Beginning with the earthquake that struck Sunday night, these last couples of days have been a bit chaotic! Over 70 people died in the earthquake on the southeast Kyrgyz and Chinese border. Although I am living in the southwest region, that evening even I felt the earthquake. To be honest I had been running around the house and didn’t actually feel the ground shaking, rather I saw a light hanging from my ceiling swaying violently. According to reports the earthquake had a magnitude of 6.6 which is the largest earthquake in the region since 2003. For me this earthquake was a big reminder that those beautiful hills and mountains are still growing. It’s intimidating feeling the earth reshape itself under your feet.
After the initial shock and discussions of where people were and what they were doing when the quake struck, life seemed to continue on in Jalal Abad. My house has a constant buzz of excitement as the wedding approaches. During the day the whole family is busy repainting the house, repairing cracks in the walls, weeding the garden and cooking. My God, there is so much cooking going on right now! I can hardly step into the kitchen to make breakfast without feeling like I am disrupting this intricate system of preparation! At night is when friends and family start arriving to celebrate the upcoming wedding. They stream in through the gates with bags of deserts, fruit and vodka. Last night I was pulled in to celebrate with shots of vodka after I had eaten dinner. Toast after toast, the guest gave speeches to celebrate the new couple, wish them many children and to rejoice in the growing family. Interestingly enough, for all this celebration the new wife was nowhere to be seen because she busy working in the kitchen and cleaning up after all the feast preparation. There is still two days before the wedding begins, which will be a three day celebration, and I cannot even fathom what I am in for!
On the other side of town I have experienced a quicken of pace at my NGO. Yesterday eight highschool students came by and took a language evaluation that I created so I could place them in an English Club (with an underlying theme of human rights, volunteering, and community service) which I will be hosting on behalf of the NGO. The evaluation consisted of four questions; tell me about yourself, who do you admire and consider your hero, what do you want to do in the next ten years, why do you want to join this English club? There was a wide variety of answers, in the self description section they all described how much they liked music and hanging out with their friends (not so different than American teenagers) and one young woman stated her horoscope sign and proceeded to describe the characteristics of an Aries (horoscopes are followed very dutifully here!) As for what they want to do in ten years only half claimed they wanted to travel to Europe and America but they all described how they wanted to find the love of their life and live happily ever after! All the young women of the group but one young woman described their mothers or sisters as their hero. The exception in the group described her respect for the courage, strength and loyalty of Harry Potter!

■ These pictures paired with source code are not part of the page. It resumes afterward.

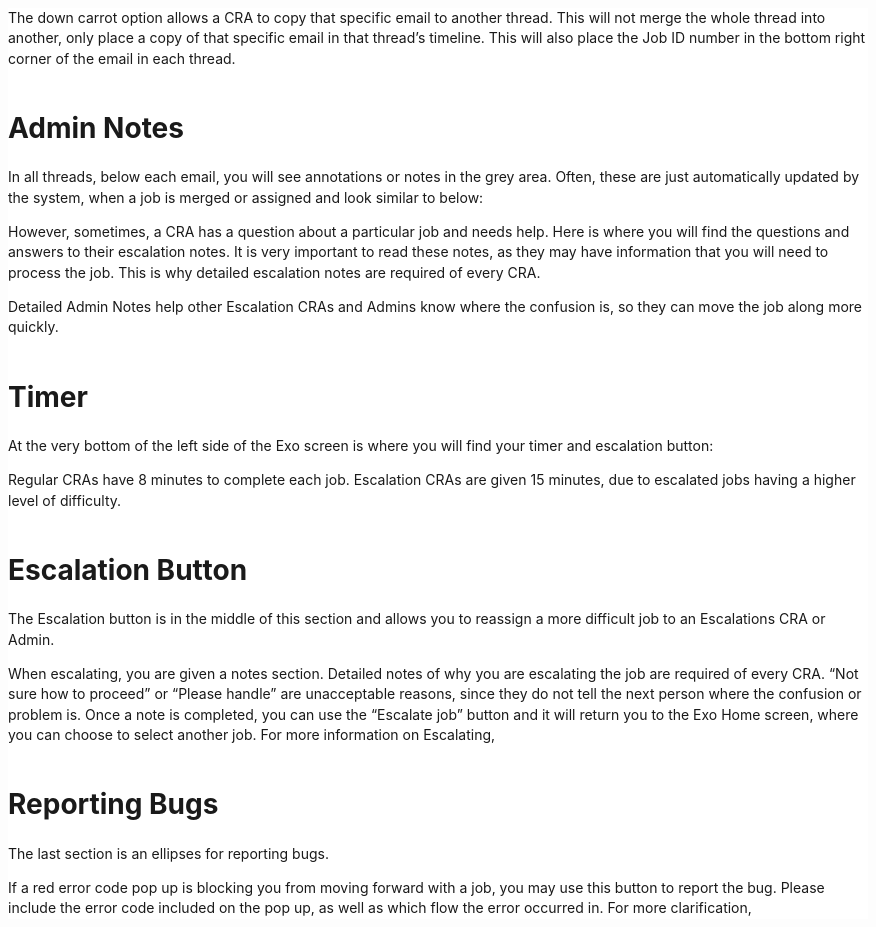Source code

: The down carrot option allows a CRA to copy that specific email to another thread. This will not merge the whole thread into another, only place a copy of that specific email in that thread’s timeline. This will also place the Job ID number in the bottom right corner of the email in each thread.

# Admin Notes

In all threads, below each email, you will see annotations or notes in the grey area. Often, these are just automatically updated by the system, when a job is merged or assigned and look similar to below:



However, sometimes, a CRA has a question about a particular job and needs help. Here is where you will find the questions and answers to their escalation notes. It is very important to read these notes, as they may have information that you will need to process the job. This is why detailed escalation notes are required of every CRA.



Detailed Admin Notes help other Escalation CRAs and Admins know where the confusion is, so they can move the job along more quickly.

# Timer

At the very bottom of the left side of the Exo screen is where you will find your timer and escalation button:

Regular CRAs have 8 minutes to complete each job. Escalation CRAs are given 15 minutes, due to escalated jobs having a higher level of difficulty.



# Escalation Button

The Escalation button is in the middle of this section and allows you to reassign a more difficult job to an Escalations CRA or Admin.



When escalating, you are given a notes section. Detailed notes of why you are escalating the job are required of every CRA. “Not sure how to proceed” or “Please handle” are unacceptable reasons, since they do not tell the next person where the confusion or problem is. Once a note is completed, you can use the “Escalate job” button and it will return you to the Exo Home screen, where you can choose to select another job. For more information on Escalating, 

# Reporting Bugs

The last section is an ellipses for reporting bugs.



If a red error code pop up is blocking you from moving forward with a job, you may use this button to report the bug. Please include the error code included on the pop up, as well as which flow the error occurred in. For more clarification, 
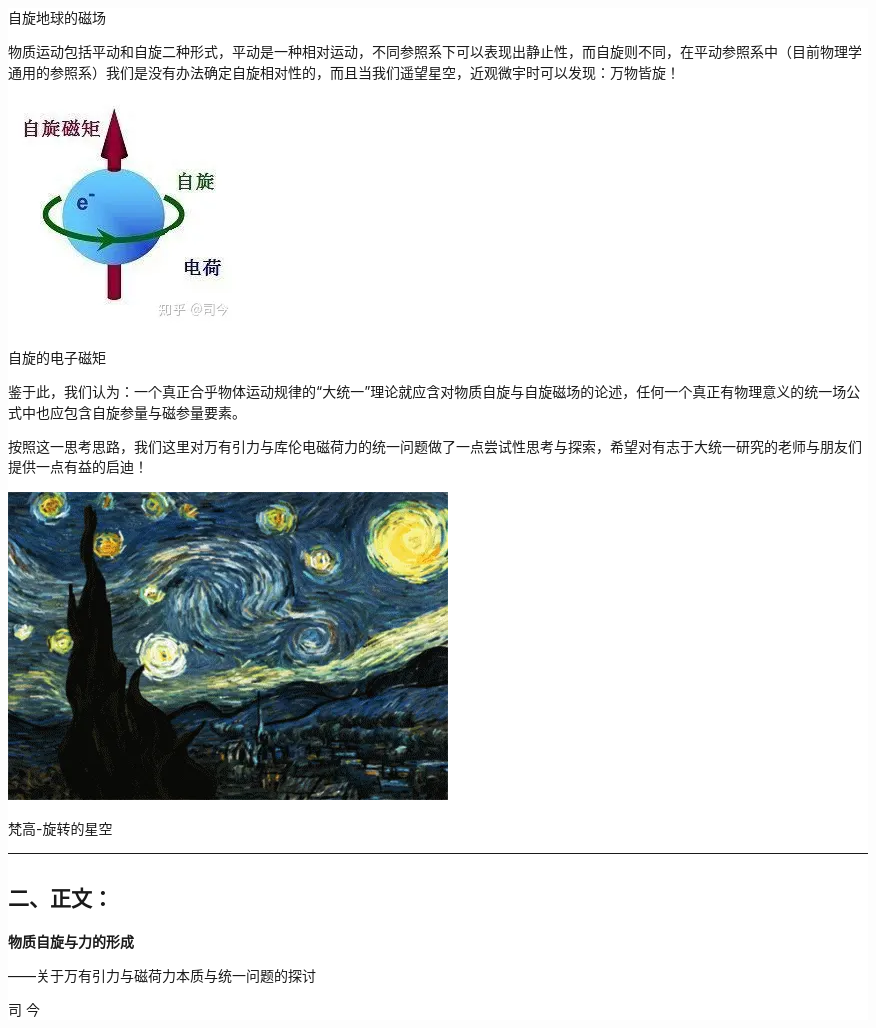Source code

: 自旋地球的磁场

物质运动包括平动和自旋二种形式，平动是一种相对运动，不同参照系下可以表现出静止性，而自旋则不同，在平动参照系中（目前物理学通用的参照系）我们是没有办法确定自旋相对性的，而且当我们遥望星空，近观微宇时可以发现：万物皆旋！

  

![](assets/1715524097-e1ebbc6624c3736b3c4be390c75f8a70.webp)

自旋的电子磁矩

鉴于此，我们认为：一个真正合乎物体运动规律的“大统一”理论就应含对物质自旋与自旋磁场的论述，任何一个真正有物理意义的统一场公式中也应包含自旋参量与磁参量要素。

按照这一思考思路，我们这里对万有引力与库伦电磁荷力的统一问题做了一点尝试性思考与探索，希望对有志于大统一研究的老师与朋友们提供一点有益的启迪！

![](assets/va00-g1.webp) 

梵高-旋转的星空

* * *

## 二、正文：

**物质自旋与力的形成**

——关于万有引力与磁荷力本质与统一问题的探讨

司 今
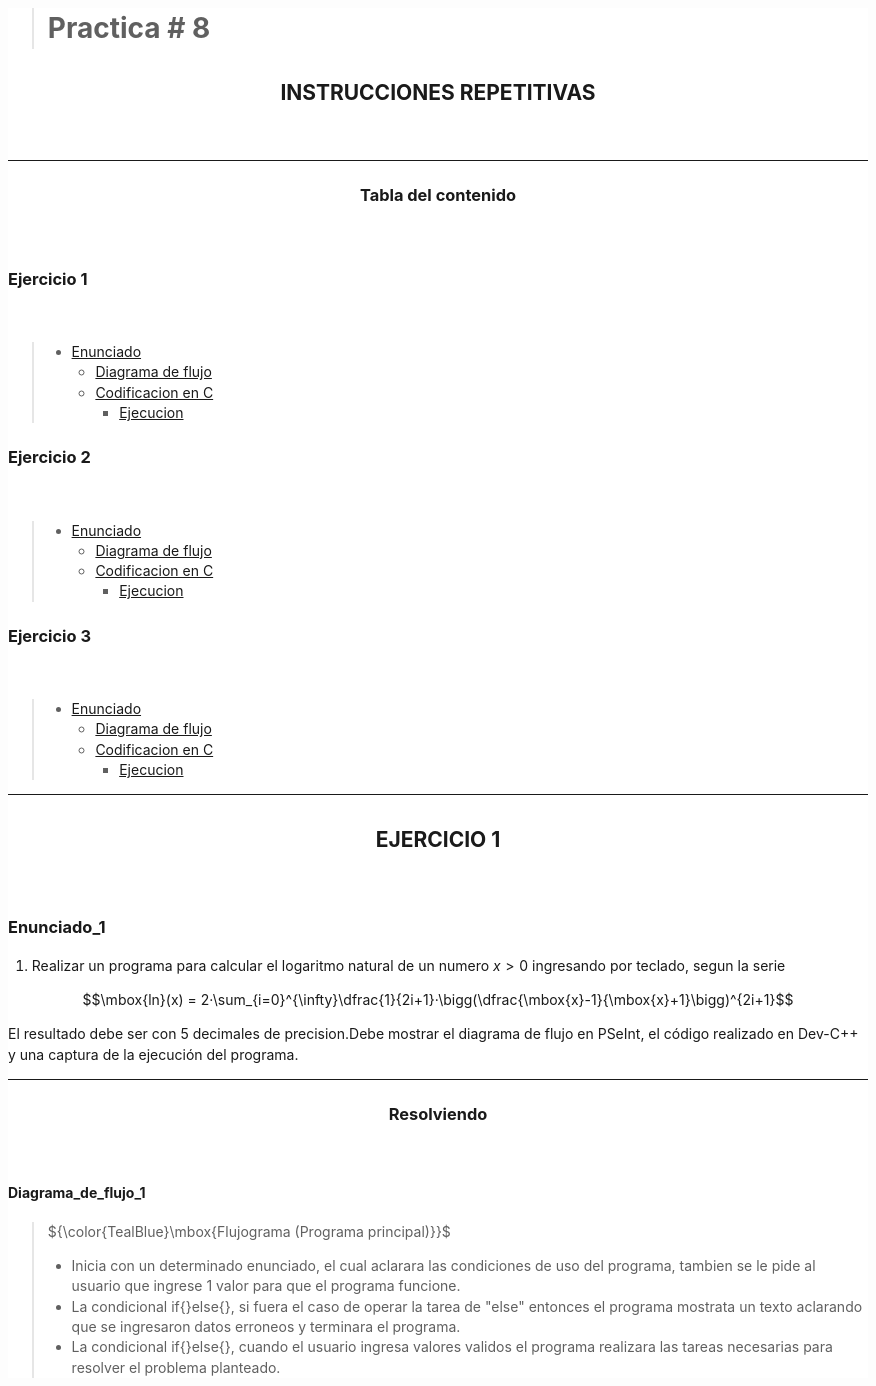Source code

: ># Practica # 8

<h2 align="center"> INSTRUCCIONES REPETITIVAS </h2> <br>

---

<h3 align="center"> Tabla del contenido </h3> <br> 

<h3> Ejercicio 1 </h3> <br>

>- [Enunciado](#enunciado_1)
>	- [Diagrama de flujo](#diagrama_de_flujo_1)
>	- [Codificacion en C](#codificacion_en_C_1)
>		- [Ejecucion](#ejecucion_1)


<h3> Ejercicio 2 </h3> <br>

>- [Enunciado](#enunciado_2)
>	- [Diagrama de flujo](#diagrama_de_flujo_2)
>	- [Codificacion en C](#codificacion_en_C_2)
>		- [Ejecucion](#ejecucion_2)

<h3> Ejercicio 3 </h3> <br>

>- [Enunciado](#enunciado_3)
>	- [Diagrama de flujo](#diagrama_de_flujo_3)
>	- [Codificacion en C](#codificacion_en_C_3)
>		- [Ejecucion](#ejecucion_3)

---
<h2 align="center"> EJERCICIO 1 </h2> <br>


### Enunciado_1

1. Realizar un programa para calcular el logaritmo natural de un numero $x>0$ ingresando por teclado, segun la serie

$$\mbox{ln}(x) = 2·\sum_{i=0}^{\infty}\dfrac{1}{2i+1}·\bigg(\dfrac{\mbox{x}-1}{\mbox{x}+1}\bigg)^{2i+1}$$

El resultado debe ser con 5 decimales de precision.Debe mostrar el diagrama de flujo en PSeInt, el código realizado en Dev-C++
y una captura de la ejecución del programa.

---

<h3 align="center"> Resolviendo </h3> <br>


#### Diagrama_de_flujo_1

>${\color{TealBlue}\mbox{Flujograma  (Programa principal)}}$
>- Inicia con un determinado enunciado, el cual aclarara las condiciones de uso del programa, tambien se le pide al usuario que ingrese 1 valor para que el programa funcione.
>- La condicional if{}else{}, si fuera el caso de operar la tarea de "else" entonces el programa mostrata un texto aclarando que se ingresaron datos erroneos y terminara el programa.
>- La condicional if{}else{}, cuando el usuario ingresa valores validos el programa realizara las tareas necesarias para resolver el problema planteado.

In addition to the earthquake, wedding and English evaluation, this week I stopped by the American Corner at the University of Jalal Abad which is a resource center sponsored by the American Embassy where students can borrow English books, movies and practice their English. With the intentions of introducing myself and seeing if they wanted any help from me, I was suprised with their immediate assumption that I was there to serve! The moment I walked in I was welcomed and informed that they had been waiting for me despite the fact that I had made no appointments to come by! Within the hour I had agreed to help with three English clubs (a beginner, intermediate and a conversational club.) I also initiated a movie club where every Thursday we would watch a movie in English, discuss it and answer any questions about it. It was decided that I would start next week! As I was leaving the American corner the director asked me to come by the following day so he could introduce me to the Vice Director of the University. The next day after work, I returned to the University and met with the Vice Director of the school. He was a middle aged Kyrgyz man who didn’t speak English so the director of the American Corner translated for us. We discussed how I liked Kyrgyzstan, what I had been doing before the Peace Corps, what I wanted to do with my life after Kyrgyzstan, my family and basically everything else under the sun! Towards the end of the meeting he purposed that I start an English-Business Club for the business school where students could talk about western business practices, I nearly fell out of my chair when he said that! I have been itching for an opportunity to put my finance degree to use and this looks like the perfect opportunity!
A lot of community development volunteers have been hesitant to host English clubs because they feel teaching English is not their role in the Peace Corps but I’m totally pumped up about my five clubs!!! For me, these clubs have the potential to be my entry into the community, a great way to explore the Kyrgyz culture and finally there is obviously a huge demand for English practice here. I can only hope that projects that are requested by the community and are sustainable will turn out to be successful projects!